• [PROVIDED PASSAGE]
/---

Review: Windows Live Local beta launched

Yesterday’s rumor of an imminent live beta of Windows Live Local was slightly premature. The beta officially starts today at 9:01 AM Pacific Time (press release, FAQ, screenshots) although it is available right now at and there have been a number of reports from Microsoft bloggers overnight who had been kicking the tires – see Adi Oltean, Mujtaba Syed, “Vik“, and “mayurk“.

My own tire kicking has been cursory, but the beta seems to me to have achieved full parity with Google Maps in terms of “Web 2.0″ interface and functionality with pushpins, driving directions, and business listings. In fact, doing a side by side comparison of the two stoplight town where I live, Windows Live Local turned up more business listings than Google Maps.

\---

• [MATERIAL PROVIDED]
/---

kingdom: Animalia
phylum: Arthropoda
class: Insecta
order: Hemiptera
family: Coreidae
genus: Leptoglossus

\---

• [SET PROBLEM]
Please give a continuation of the Windows Live Local review, picking up after its final sentence. The lines play no part in this.

• [TASK RESULT]
Of course, if you live in selected urban areas, you can also see the slick “bird’s eye” imagery based on photographs from low flying planes from Pictometry International Corp. The MapPoint B2B blog has a more complete list of available cities than what is in the online help as well as a brief tutorial on using the bird’s eye interface. This imagery covers about 25% of the US population and they plan to expand it:

Microsoft plans to expand the bird’s-eye view coverage with its exclusive partnership with Pictometry to cover as much as 90 percent of the U.S. population, which means the big cities but not all the “corn farms in Nebraska,” said Stephen Lawler, general manager for MapPoint and MSN Virtual Earth. The bird’s-eye images are also likely to be refreshed every year, with areas such as the tree-filled northeast updated during the winter when the leaves are not obscuring the view, he added.

All in all, it’s very slick, not to mention free.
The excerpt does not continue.